(WHAT YOU HAVE TO DO) I need the records below retyped exactly.

(ENTRIES SHOWN)
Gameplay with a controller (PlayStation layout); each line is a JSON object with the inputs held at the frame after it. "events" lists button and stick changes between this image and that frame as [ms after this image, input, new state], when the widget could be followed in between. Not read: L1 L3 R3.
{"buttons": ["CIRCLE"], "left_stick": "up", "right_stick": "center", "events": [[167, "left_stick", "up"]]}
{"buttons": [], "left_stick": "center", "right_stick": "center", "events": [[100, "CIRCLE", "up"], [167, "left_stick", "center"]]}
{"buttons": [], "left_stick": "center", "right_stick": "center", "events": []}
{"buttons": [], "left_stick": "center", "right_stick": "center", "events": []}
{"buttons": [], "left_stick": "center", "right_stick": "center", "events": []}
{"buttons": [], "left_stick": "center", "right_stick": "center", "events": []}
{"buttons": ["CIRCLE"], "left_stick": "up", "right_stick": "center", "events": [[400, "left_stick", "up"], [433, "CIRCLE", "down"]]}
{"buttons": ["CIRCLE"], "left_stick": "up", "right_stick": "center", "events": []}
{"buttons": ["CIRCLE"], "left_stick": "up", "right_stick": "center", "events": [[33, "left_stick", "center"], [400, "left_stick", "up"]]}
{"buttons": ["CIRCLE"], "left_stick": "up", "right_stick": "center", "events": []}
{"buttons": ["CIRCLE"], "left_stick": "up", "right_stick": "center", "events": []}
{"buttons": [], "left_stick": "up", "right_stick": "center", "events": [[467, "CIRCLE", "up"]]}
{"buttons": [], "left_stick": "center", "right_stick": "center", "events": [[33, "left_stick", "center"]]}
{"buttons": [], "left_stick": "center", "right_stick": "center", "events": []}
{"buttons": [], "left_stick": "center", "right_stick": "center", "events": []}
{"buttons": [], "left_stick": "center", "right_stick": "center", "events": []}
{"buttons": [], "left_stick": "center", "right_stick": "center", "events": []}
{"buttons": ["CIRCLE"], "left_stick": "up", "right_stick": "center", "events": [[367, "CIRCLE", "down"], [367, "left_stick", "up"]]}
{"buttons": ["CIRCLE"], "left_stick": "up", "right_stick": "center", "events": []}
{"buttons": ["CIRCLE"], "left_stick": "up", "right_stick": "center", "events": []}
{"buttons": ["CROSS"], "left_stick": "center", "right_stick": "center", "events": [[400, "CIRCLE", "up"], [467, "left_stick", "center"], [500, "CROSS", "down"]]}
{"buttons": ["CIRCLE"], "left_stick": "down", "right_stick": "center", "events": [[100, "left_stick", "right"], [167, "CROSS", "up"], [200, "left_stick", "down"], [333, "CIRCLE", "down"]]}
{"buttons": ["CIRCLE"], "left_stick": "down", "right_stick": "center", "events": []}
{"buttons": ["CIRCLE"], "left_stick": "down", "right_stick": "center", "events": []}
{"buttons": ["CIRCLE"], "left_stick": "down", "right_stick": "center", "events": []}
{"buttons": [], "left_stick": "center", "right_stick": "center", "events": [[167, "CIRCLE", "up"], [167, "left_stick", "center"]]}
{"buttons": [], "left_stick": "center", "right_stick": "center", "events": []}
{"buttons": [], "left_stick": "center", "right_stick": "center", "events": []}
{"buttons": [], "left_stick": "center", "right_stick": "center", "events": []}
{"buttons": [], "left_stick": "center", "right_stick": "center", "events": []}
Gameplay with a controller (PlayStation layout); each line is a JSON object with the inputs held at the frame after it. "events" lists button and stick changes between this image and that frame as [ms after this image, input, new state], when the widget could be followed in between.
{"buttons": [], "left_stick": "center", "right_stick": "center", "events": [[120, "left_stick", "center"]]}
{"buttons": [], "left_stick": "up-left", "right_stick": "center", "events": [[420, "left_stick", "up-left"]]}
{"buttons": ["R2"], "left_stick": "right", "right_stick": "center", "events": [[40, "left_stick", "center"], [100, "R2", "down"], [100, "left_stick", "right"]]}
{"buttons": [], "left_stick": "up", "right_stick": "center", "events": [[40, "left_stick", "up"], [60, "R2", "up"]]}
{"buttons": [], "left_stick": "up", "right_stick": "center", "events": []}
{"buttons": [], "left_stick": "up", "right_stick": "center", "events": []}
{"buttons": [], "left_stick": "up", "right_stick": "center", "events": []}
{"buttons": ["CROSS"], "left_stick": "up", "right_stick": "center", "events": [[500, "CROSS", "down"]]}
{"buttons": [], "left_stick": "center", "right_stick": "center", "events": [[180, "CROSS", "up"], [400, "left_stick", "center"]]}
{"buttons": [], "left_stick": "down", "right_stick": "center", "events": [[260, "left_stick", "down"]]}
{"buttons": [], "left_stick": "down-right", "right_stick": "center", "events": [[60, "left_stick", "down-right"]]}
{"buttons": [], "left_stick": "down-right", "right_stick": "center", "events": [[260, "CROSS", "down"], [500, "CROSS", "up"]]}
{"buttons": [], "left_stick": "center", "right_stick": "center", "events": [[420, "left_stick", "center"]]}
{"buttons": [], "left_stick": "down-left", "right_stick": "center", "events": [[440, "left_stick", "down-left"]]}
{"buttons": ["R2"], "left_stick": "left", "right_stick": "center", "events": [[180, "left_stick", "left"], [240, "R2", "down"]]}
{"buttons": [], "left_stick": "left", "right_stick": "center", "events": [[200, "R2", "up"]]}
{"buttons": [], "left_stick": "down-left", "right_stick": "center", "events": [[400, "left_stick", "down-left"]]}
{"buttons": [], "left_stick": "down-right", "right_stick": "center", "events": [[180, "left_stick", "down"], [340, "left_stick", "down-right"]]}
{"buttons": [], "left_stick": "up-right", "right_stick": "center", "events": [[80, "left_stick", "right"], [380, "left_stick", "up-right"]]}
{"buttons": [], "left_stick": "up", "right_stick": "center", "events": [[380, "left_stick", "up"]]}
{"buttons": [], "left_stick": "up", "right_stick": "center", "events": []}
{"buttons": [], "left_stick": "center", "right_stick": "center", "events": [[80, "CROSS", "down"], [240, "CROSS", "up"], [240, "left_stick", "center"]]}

(ANSWER FOR THE TASK)
Gameplay with a controller (PlayStation layout); each line is a JSON object with the inputs held at the frame after it. "events" lists button and stick changes between this image and that frame as [ms after this image, input, new state], when the widget could be followed in between. Not read: L1 L3 R3.
{"buttons": ["CIRCLE"], "left_stick": "up", "right_stick": "center", "events": [[167, "left_stick", "up"]]}
{"buttons": [], "left_stick": "center", "right_stick": "center", "events": [[100, "CIRCLE", "up"], [167, "left_stick", "center"]]}
{"buttons": [], "left_stick": "center", "right_stick": "center", "events": []}
{"buttons": [], "left_stick": "center", "right_stick": "center", "events": []}
{"buttons": [], "left_stick": "center", "right_stick": "center", "events": []}
{"buttons": [], "left_stick": "center", "right_stick": "center", "events": []}
{"buttons": ["CIRCLE"], "left_stick": "up", "right_stick": "center", "events": [[400, "left_stick", "up"], [433, "CIRCLE", "down"]]}
{"buttons": ["CIRCLE"], "left_stick": "up", "right_stick": "center", "events": []}
{"buttons": ["CIRCLE"], "left_stick": "up", "right_stick": "center", "events": [[33, "left_stick", "center"], [400, "left_stick", "up"]]}
{"buttons": ["CIRCLE"], "left_stick": "up", "right_stick": "center", "events": []}
{"buttons": ["CIRCLE"], "left_stick": "up", "right_stick": "center", "events": []}
{"buttons": [], "left_stick": "up", "right_stick": "center", "events": [[467, "CIRCLE", "up"]]}
{"buttons": [], "left_stick": "center", "right_stick": "center", "events": [[33, "left_stick", "center"]]}
{"buttons": [], "left_stick": "center", "right_stick": "center", "events": []}
{"buttons": [], "left_stick": "center", "right_stick": "center", "events": []}
{"buttons": [], "left_stick": "center", "right_stick": "center", "events": []}
{"buttons": [], "left_stick": "center", "right_stick": "center", "events": []}
{"buttons": ["CIRCLE"], "left_stick": "up", "right_stick": "center", "events": [[367, "CIRCLE", "down"], [367, "left_stick", "up"]]}
{"buttons": ["CIRCLE"], "left_stick": "up", "right_stick": "center", "events": []}
{"buttons": ["CIRCLE"], "left_stick": "up", "right_stick": "center", "events": []}
{"buttons": ["CROSS"], "left_stick": "center", "right_stick": "center", "events": [[400, "CIRCLE", "up"], [467, "left_stick", "center"], [500, "CROSS", "down"]]}
{"buttons": ["CIRCLE"], "left_stick": "down", "right_stick": "center", "events": [[100, "left_stick", "right"], [167, "CROSS", "up"], [200, "left_stick", "down"], [333, "CIRCLE", "down"]]}
{"buttons": ["CIRCLE"], "left_stick": "down", "right_stick": "center", "events": []}
{"buttons": ["CIRCLE"], "left_stick": "down", "right_stick": "center", "events": []}
{"buttons": ["CIRCLE"], "left_stick": "down", "right_stick": "center", "events": []}
{"buttons": [], "left_stick": "center", "right_stick": "center", "events": [[167, "CIRCLE", "up"], [167, "left_stick", "center"]]}
{"buttons": [], "left_stick": "center", "right_stick": "center", "events": []}
{"buttons": [], "left_stick": "center", "right_stick": "center", "events": []}
{"buttons": [], "left_stick": "center", "right_stick": "center", "events": []}
{"buttons": [], "left_stick": "center", "right_stick": "center", "events": []}
Gameplay with a controller (PlayStation layout); each line is a JSON object with the inputs held at the frame after it. "events" lists button and stick changes between this image and that frame as [ms after this image, input, new state], when the widget could be followed in between.
{"buttons": [], "left_stick": "center", "right_stick": "center", "events": [[120, "left_stick", "center"]]}
{"buttons": [], "left_stick": "up-left", "right_stick": "center", "events": [[420, "left_stick", "up-left"]]}
{"buttons": ["R2"], "left_stick": "right", "right_stick": "center", "events": [[40, "left_stick", "center"], [100, "R2", "down"], [100, "left_stick", "right"]]}
{"buttons": [], "left_stick": "up", "right_stick": "center", "events": [[40, "left_stick", "up"], [60, "R2", "up"]]}
{"buttons": [], "left_stick": "up", "right_stick": "center", "events": []}
{"buttons": [], "left_stick": "up", "right_stick": "center", "events": []}
{"buttons": [], "left_stick": "up", "right_stick": "center", "events": []}
{"buttons": ["CROSS"], "left_stick": "up", "right_stick": "center", "events": [[500, "CROSS", "down"]]}
{"buttons": [], "left_stick": "center", "right_stick": "center", "events": [[180, "CROSS", "up"], [400, "left_stick", "center"]]}
{"buttons": [], "left_stick": "down", "right_stick": "center", "events": [[260, "left_stick", "down"]]}
{"buttons": [], "left_stick": "down-right", "right_stick": "center", "events": [[60, "left_stick", "down-right"]]}
{"buttons": [], "left_stick": "down-right", "right_stick": "center", "events": [[260, "CROSS", "down"], [500, "CROSS", "up"]]}
{"buttons": [], "left_stick": "center", "right_stick": "center", "events": [[420, "left_stick", "center"]]}
{"buttons": [], "left_stick": "down-left", "right_stick": "center", "events": [[440, "left_stick", "down-left"]]}
{"buttons": ["R2"], "left_stick": "left", "right_stick": "center", "events": [[180, "left_stick", "left"], [240, "R2", "down"]]}
{"buttons": [], "left_stick": "left", "right_stick": "center", "events": [[200, "R2", "up"]]}
{"buttons": [], "left_stick": "down-left", "right_stick": "center", "events": [[400, "left_stick", "down-left"]]}
{"buttons": [], "left_stick": "down-right", "right_stick": "center", "events": [[180, "left_stick", "down"], [340, "left_stick", "down-right"]]}
{"buttons": [], "left_stick": "up-right", "right_stick": "center", "events": [[80, "left_stick", "right"], [380, "left_stick", "up-right"]]}
{"buttons": [], "left_stick": "up", "right_stick": "center", "events": [[380, "left_stick", "up"]]}
{"buttons": [], "left_stick": "up", "right_stick": "center", "events": []}
{"buttons": [], "left_stick": "center", "right_stick": "center", "events": [[80, "CROSS", "down"], [240, "CROSS", "up"], [240, "left_stick", "center"]]}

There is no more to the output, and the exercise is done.